:: Collected data ::
***
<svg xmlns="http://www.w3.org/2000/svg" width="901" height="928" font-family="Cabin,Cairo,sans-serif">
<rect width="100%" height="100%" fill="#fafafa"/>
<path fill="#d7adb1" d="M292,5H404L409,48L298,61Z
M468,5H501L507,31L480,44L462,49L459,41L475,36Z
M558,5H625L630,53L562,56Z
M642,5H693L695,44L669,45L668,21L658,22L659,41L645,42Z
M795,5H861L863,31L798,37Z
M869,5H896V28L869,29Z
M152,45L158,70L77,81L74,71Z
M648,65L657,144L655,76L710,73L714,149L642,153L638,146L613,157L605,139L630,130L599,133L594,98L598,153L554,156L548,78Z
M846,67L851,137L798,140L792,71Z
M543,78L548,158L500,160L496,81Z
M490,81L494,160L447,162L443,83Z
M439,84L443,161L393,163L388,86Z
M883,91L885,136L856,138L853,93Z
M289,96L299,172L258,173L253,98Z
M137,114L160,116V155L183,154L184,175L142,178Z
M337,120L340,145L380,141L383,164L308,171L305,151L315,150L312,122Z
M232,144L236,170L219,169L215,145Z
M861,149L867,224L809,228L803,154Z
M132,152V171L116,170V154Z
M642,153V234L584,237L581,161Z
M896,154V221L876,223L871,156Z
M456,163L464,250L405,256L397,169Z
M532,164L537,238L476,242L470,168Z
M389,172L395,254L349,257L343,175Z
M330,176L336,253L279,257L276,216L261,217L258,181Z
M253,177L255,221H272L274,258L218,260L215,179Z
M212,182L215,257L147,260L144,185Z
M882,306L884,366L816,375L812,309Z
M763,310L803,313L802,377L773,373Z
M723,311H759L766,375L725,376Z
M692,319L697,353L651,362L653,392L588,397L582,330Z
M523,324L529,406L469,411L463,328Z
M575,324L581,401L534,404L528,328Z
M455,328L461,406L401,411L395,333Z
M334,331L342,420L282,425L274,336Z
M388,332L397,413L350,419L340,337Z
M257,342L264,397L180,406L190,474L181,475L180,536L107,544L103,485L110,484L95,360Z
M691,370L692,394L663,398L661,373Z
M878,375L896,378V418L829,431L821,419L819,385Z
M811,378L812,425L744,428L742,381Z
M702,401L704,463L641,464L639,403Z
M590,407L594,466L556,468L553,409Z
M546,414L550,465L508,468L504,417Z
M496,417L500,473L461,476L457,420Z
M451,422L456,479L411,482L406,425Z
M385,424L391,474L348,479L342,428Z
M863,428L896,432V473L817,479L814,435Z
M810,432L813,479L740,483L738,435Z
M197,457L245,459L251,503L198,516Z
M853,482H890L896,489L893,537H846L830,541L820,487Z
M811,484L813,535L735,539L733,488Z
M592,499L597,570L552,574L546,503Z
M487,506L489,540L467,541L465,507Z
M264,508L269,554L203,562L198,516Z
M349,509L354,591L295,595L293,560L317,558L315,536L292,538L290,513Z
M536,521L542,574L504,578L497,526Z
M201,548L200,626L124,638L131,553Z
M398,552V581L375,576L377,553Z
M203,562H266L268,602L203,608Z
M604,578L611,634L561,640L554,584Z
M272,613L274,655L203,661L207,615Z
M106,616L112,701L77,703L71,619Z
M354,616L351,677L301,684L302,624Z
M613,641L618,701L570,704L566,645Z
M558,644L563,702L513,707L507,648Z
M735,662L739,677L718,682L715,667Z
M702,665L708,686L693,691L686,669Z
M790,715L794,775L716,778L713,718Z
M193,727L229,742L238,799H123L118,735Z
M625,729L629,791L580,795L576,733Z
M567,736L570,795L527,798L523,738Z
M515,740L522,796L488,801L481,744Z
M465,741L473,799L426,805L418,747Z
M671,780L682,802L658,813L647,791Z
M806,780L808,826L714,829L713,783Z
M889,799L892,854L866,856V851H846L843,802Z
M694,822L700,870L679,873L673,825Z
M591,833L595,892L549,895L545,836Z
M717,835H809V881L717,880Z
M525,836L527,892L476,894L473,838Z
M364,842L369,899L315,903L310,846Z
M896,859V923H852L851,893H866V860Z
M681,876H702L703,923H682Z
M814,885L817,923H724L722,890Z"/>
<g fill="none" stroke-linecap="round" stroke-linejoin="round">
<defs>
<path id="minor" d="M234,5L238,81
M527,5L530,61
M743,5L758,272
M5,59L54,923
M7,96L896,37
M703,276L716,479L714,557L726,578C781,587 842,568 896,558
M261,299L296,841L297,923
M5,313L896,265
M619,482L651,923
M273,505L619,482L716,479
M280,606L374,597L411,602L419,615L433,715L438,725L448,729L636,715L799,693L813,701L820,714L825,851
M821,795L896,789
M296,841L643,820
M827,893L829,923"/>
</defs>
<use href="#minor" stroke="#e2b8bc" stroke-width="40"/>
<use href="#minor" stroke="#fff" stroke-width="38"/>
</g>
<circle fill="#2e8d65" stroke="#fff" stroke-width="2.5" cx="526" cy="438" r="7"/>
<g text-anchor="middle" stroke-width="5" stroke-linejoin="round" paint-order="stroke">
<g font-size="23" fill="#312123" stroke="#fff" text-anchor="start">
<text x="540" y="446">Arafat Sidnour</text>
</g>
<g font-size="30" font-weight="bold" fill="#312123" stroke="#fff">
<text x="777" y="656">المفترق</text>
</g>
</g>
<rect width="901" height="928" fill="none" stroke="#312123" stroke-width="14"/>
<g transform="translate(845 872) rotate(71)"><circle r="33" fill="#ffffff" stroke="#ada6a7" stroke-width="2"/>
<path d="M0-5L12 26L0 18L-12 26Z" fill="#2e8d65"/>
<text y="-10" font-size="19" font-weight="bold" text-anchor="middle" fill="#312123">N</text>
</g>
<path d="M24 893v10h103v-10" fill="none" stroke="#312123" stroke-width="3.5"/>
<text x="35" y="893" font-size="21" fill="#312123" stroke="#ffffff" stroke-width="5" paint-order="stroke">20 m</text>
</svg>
***
:: Exercise instructions ::
Search the data above for the word "anchor". Copy each line it is in.

:: Answer to this task ::
<g text-anchor="middle" stroke-width="5" stroke-linejoin="round" paint-order="stroke">
<g font-size="23" fill="#312123" stroke="#fff" text-anchor="start">
<text y="-10" font-size="19" font-weight="bold" text-anchor="middle" fill="#312123">N</text>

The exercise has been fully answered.